Le porte-parole de Barrot a ajouté : "Sans accord, nous aurons une faille dans notre sécurité." Il existe en effet un gentlemen’s agreement selon lequel les Etats-Unis transmettraient aux Etats membres de l’UE leurs informations concernant des terroristes repérés à travers leur prise de connaissance des données de SWIFT. Faute d’accord, l’UE se priverait de cet échange d’informations.
Le ministre des Affaires étrangères luxembourgeois, Jean Asselborn, qui a participé au Conseil du 27 juillet et qui a approuvé la décision sur le mandat de négociations avec les Etats-Unis, s'est, selon la journaliste de l’hebdomadaire "Le Jeudi" (30 juillet 2009) "montré tiraillé entre sa fonction de ministre et son état de citoyen". Elle le cite : "Politiquement, on ne (pouvait) pas faire prédominer le secret bancaire par rapport à la lutte antiterroriste". Mais, "en tant que citoyen, j'ai des doutes". Selon Ozolins, Asselborn a fustigé "la disproportion des moyens mis en place sous la banderole de la lutte antiterroriste". Jean Asselborn plaide donc pour que l’on négocie des garanties supplémentaires pour la protection des données, afin de"ne pas considérer toute personne qui fait un transfert d'argent comme un terroriste".
Le quotidien "La Voix" du 28 juillet cite aussi Jean Asselborn : "Mais il reste que c'est une question d'ingérence dans la vie privée. D'autre part, le Grand-Duché ne pense pas qu'il soit opportun de s'opposer au projet, à cause de la sensibilité luxembourgeoise sur sa place financière."
Dans une interview donnée au Deutschlandfunk le 29 juillet 2009, Jean Asselborn a formulé les quatre garanties sur lesquelles il faudrait négocier avec les USA.
La première serait une possibilité de recours judicaire des personnes qui se sentiraient traitées de manière erronée.
La deuxième serait d’appliquer les règles communautaires de la protection des données aux prises de connaissance américaines.
Troisièmement, l’UE créera une autorité qui surveillera les transferts de données.
Finalement, les données scrutées ne pourront être utilisées que dans la lutte contre le terrorisme.

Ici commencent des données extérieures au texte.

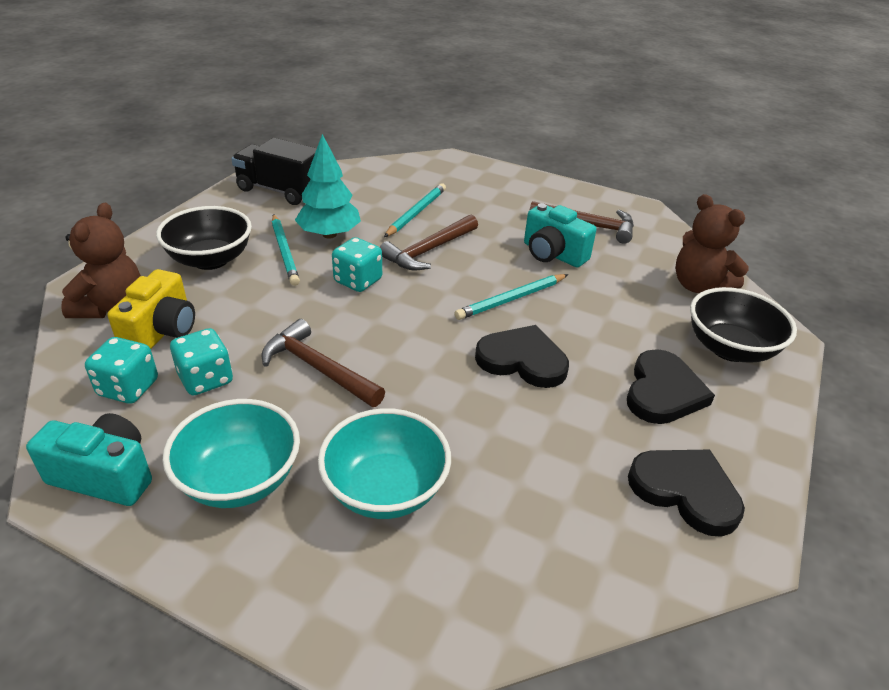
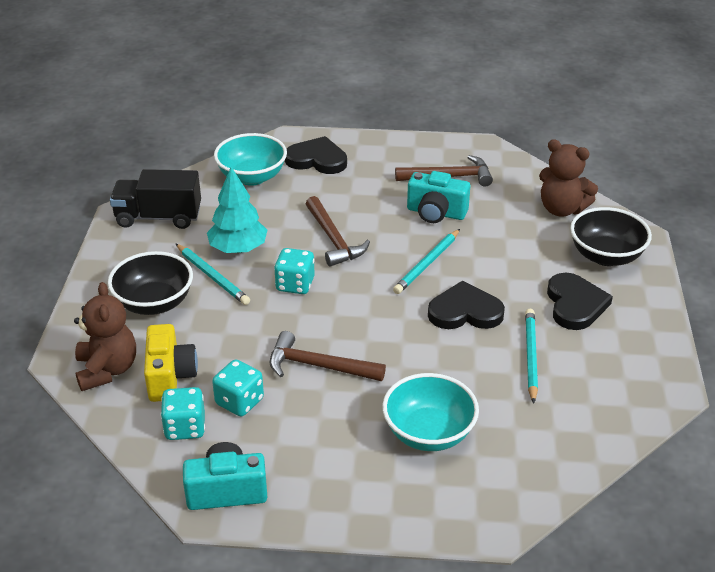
camera: 20 degrees left, 0 degrees up
(240, 479) = (325, 461): turquoise bowl -> turquoise bowl (252, 177)
(416, 213) = (298, 205): turquoise pencil -> turquoise pencil (531, 356)
(429, 251) = (333, 239): brown hammer -> brown hammer turned 45 degrees counterclockwise
(685, 491) = (620, 369): black heart -> black heart (317, 159)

Asselborn ajoute : "Croyez-moi, si nous ne faisons rien et détournons notre regard et n’élaborons et ne négocions pas de garanties, alors le système actuel persistera, et dans quelques années nous saurons de nouveau que les Américains ont eu accès sur ces données."
Aux revendications de Jean Asselborn s’ajoute depuis le 30 juillet l’exigence, formulée par le commissaire européen à la Justice, Jacques Barrot, de "la complète et parfaite réciprocité" dans l’échange d’informations et la prise de connaissance de données avec les USA. "Nous voulons également surveiller et avoir le droit d’utiliser des données qui sont stockées aux USA."

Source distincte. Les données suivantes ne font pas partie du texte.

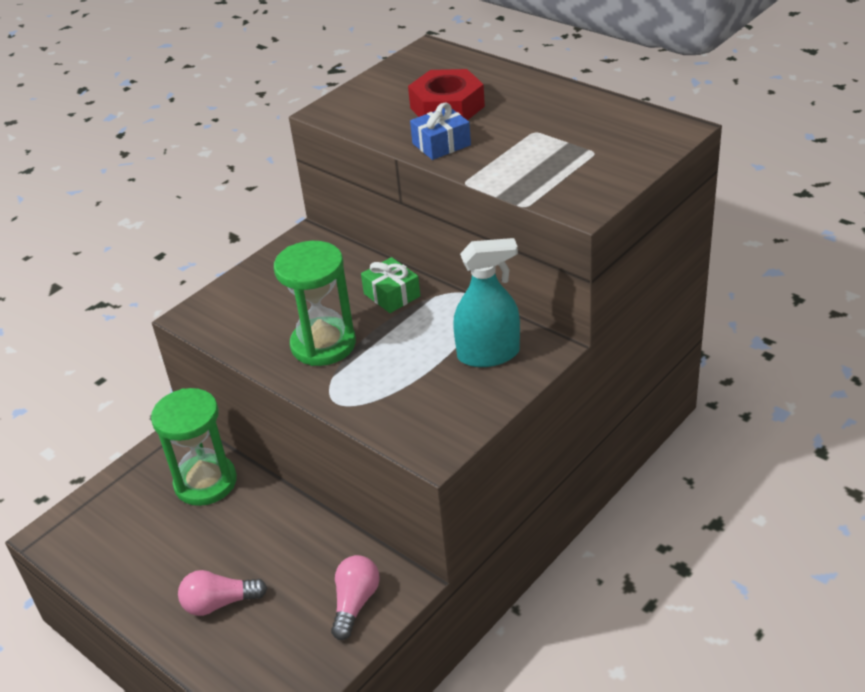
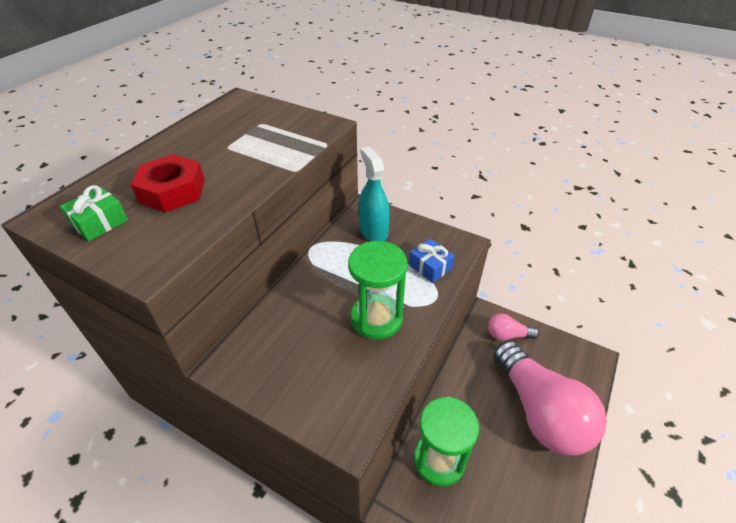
camera: 105 degrees left, 5 degrees up
(219, 603) = (539, 411): pink light bulb -> pink light bulb, size x2.26
(392, 295) = (312, 288): green gift -> green gift (100, 223)
(441, 144) = (236, 187): blue gift -> blue gift (430, 267)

Le 30 juillet 2009, le contrôleur européen de la protection des données, Peter Hustinx, a, de son côté, déclaré que le mandat de négociation approuvé par le Conseil le 27 juillet 2009 sur le transfert de données bancaires aux USA pourrait être soumis à la CJCE à Luxembourg. Il pense que le Parlement européen ira contester l’accord devant la CJCE, comme il l’avait déjà fait en 2006 dans l’affaire du transfert des données de passagers aux USA. La CJCE avait à l’époque donné raison au Parlement européen, en invoquant le fait qu’il n’y avait pas de base légale communautaire permettant le transfert de données pour des raisons de sécurité publique. Les transferts de données furent ensuite réglés par un accord intervenu en 2007. Pour Hustinx, qui est cité par le Handelsblatt du 30 juillet 2009, l’affaire SWIFT est beaucoup plus grave, dans la mesure où la prise de connaissance de données de SWIFT par les USA concerne des données européennes sans relation apparente avec les Etats-Unis. L’accord qui doit être négocié semble pour Hustinx avoir pour objectif de "permettre à des Etats tiers d’avoir accès à nos données." Hustinx conteste un tel précédent.